- [SOURCE PASSAGE]

3.3. Convergent and Discriminant Validity

Correlation coefficients between the RTW-SE scale and several measures are shown in Table 3. Higher levels of RTW-SE were moderately to strongly associated with a higher GSE (Sample 2: r = 0.54, p < 0.001; Sample 3: r = 0.51, p < 0.001) and higher satisfaction with work and career (r = 0.46, p < 0.001). Moreover, higher RTW-SE was moderately correlated with lower depression levels (r = −0.36, p < 0.001), higher general life satisfaction (r = 0.35, p < 0.001), and lower general symptom burden (r = −0.29, p < 0.001).

3.4. Predictive Validity

As shown in Table S5, age and occupational status were not associated with the criterion variables (p > 0.05); hence, we removed these sociodemographic variables from regression analyses. Gender was only included in the regression model for physical performance. The predictor variables were entered simultaneously into the models (enter method).
There was no multicollinearity in our data, as revealed by VIF scores below 5 and tolerance scores above 0.2. The values of the residuals were normally distributed, and the Durbin–Watson test showed values between 1.90 and 2.10, indicating that the values of the residuals were independent. According to recommendations concerning significance tests and estimates for R2 in multiply imputed datasets [49], the standardized regression coefficients (β) and R2 were averaged across imputed datasets.
After the 3-week rehabilitation program, patients reported higher physical performance and lower pain-related psychological impairment compared to the pre-intervention level (see Table 4).
Linear regression analyses showed that a higher baseline RTW-SE was a predictor of higher physical performance (β = 0.33, T = 3.56, 95% CI: 6.18–21.38, p < 0.001) and lower pain-related psychological impairment after treatment (β = −0.45, T = −5.03, 95% CI: −10.75 to −4.72, p < 0.001). RTW-SE explains 11.13% of the total variance in physical performance (R2 = 0.11, p < 0.001) and 20.07% of the total variance in pain-related psychological impairment (R2 = 0.20, p < 0.001).
The results of the multiple regression analyses are presented in Table 5. The model for physical performance was statistically significant (F(5, 98) = 27.72; p < 0.001; R2 = 0.59). Of all predictors, only the pre-intervention level of physical performance was found to be a significant predictor of post-treatment physical performance. The model for pain-related psychological impairment was statistically significant (F(4, 99) = 15.15; p < 0.001; R2 = 0.38). Pain-related psychological impairment after treatment was predicted by the baseline level of pain-related psychological impairment and RTW-SE (p < 0.05).

3.5. Reliability

Cronbach’s alpha and McDonald’s omega are presented in Table S6. The RTW-SE scale showed good to excellent internal consistency values over time and across samples.
Spearman’s correlation coefficient for the association between the baseline measurement and the two-week follow-up was rs = 0.43 (p = 0.017).

- [INFORMATION SHOWN]
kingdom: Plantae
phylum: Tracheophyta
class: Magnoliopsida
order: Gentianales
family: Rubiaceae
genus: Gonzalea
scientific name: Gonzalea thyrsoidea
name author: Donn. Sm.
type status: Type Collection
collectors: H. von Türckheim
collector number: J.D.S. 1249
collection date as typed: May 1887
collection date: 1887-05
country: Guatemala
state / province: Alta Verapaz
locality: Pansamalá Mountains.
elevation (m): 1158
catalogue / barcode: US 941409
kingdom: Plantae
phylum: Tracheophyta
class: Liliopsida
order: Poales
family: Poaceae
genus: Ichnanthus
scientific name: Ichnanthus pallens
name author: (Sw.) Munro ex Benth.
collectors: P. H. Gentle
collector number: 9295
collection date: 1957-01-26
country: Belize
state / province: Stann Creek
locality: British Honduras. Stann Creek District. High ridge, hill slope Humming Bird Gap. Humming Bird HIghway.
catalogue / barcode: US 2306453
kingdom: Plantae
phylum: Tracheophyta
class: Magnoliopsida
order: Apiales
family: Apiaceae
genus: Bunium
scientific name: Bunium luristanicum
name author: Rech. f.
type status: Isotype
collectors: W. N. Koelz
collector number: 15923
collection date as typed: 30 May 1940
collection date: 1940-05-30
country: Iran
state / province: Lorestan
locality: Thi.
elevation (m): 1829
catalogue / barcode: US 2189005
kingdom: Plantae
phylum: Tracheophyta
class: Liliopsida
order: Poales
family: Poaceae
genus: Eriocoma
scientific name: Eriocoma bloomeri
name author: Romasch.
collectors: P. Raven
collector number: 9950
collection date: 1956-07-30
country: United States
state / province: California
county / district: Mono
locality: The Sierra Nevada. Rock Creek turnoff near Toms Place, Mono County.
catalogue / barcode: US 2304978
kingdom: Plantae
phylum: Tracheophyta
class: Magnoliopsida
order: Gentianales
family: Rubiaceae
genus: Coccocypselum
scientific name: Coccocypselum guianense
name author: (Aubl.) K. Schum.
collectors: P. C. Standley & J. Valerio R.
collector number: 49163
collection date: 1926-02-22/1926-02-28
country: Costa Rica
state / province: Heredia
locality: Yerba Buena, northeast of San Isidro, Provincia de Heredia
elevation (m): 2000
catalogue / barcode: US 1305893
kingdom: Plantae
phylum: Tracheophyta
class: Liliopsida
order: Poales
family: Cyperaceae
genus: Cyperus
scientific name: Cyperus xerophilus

- [WHAT IS REQUIRED] Write what comes next in the passage on the RTW-SE scale's validity and reliability results, picking up after its last sentence.

- [REPLY]
3.6. Sensitivity to Change

Pre–post mean comparisons of the RTW-SE scale and the BDI-II showed that RTW-SE significantly increased and depressive symptoms significantly decreased after outpatient psychotherapy (see Table 6). Although the extent to which depressive symptoms were reduced was larger than the growth in RTW-SE, both changes showed large effect sizes [50]. The moderate association of the mean differences of the RTW-SE and the BDI (r = −0.31; p < 0.001) indicated that the change depicted in the BDI-II, which is considered to be change-sensitive, can be found in the RTW-SE scale.
The high internal consistency value of the RTW-SE (αpre = 0.93) was maintained after treatment (αpost = 0.82). However, the rates of change differed depending on the instrument (χ2 (2) = 19.90; p < 0.001). According to the BDI-II, more patients were reliably improved than according to RTW-SE (see Table 6). After treatment, 290 patients (96.35%) showed a level of depressive symptoms that corresponded to that of a (partially) remitted group of outpatients. A similar number of patients (n = 283; 94.02%) exceeded the cut-off score and showed RTW-SE levels higher than those of outpatients. Further, more patients can be considered to show clinically significant improvement with regard to depressive symptoms than with regard to RTW-SE.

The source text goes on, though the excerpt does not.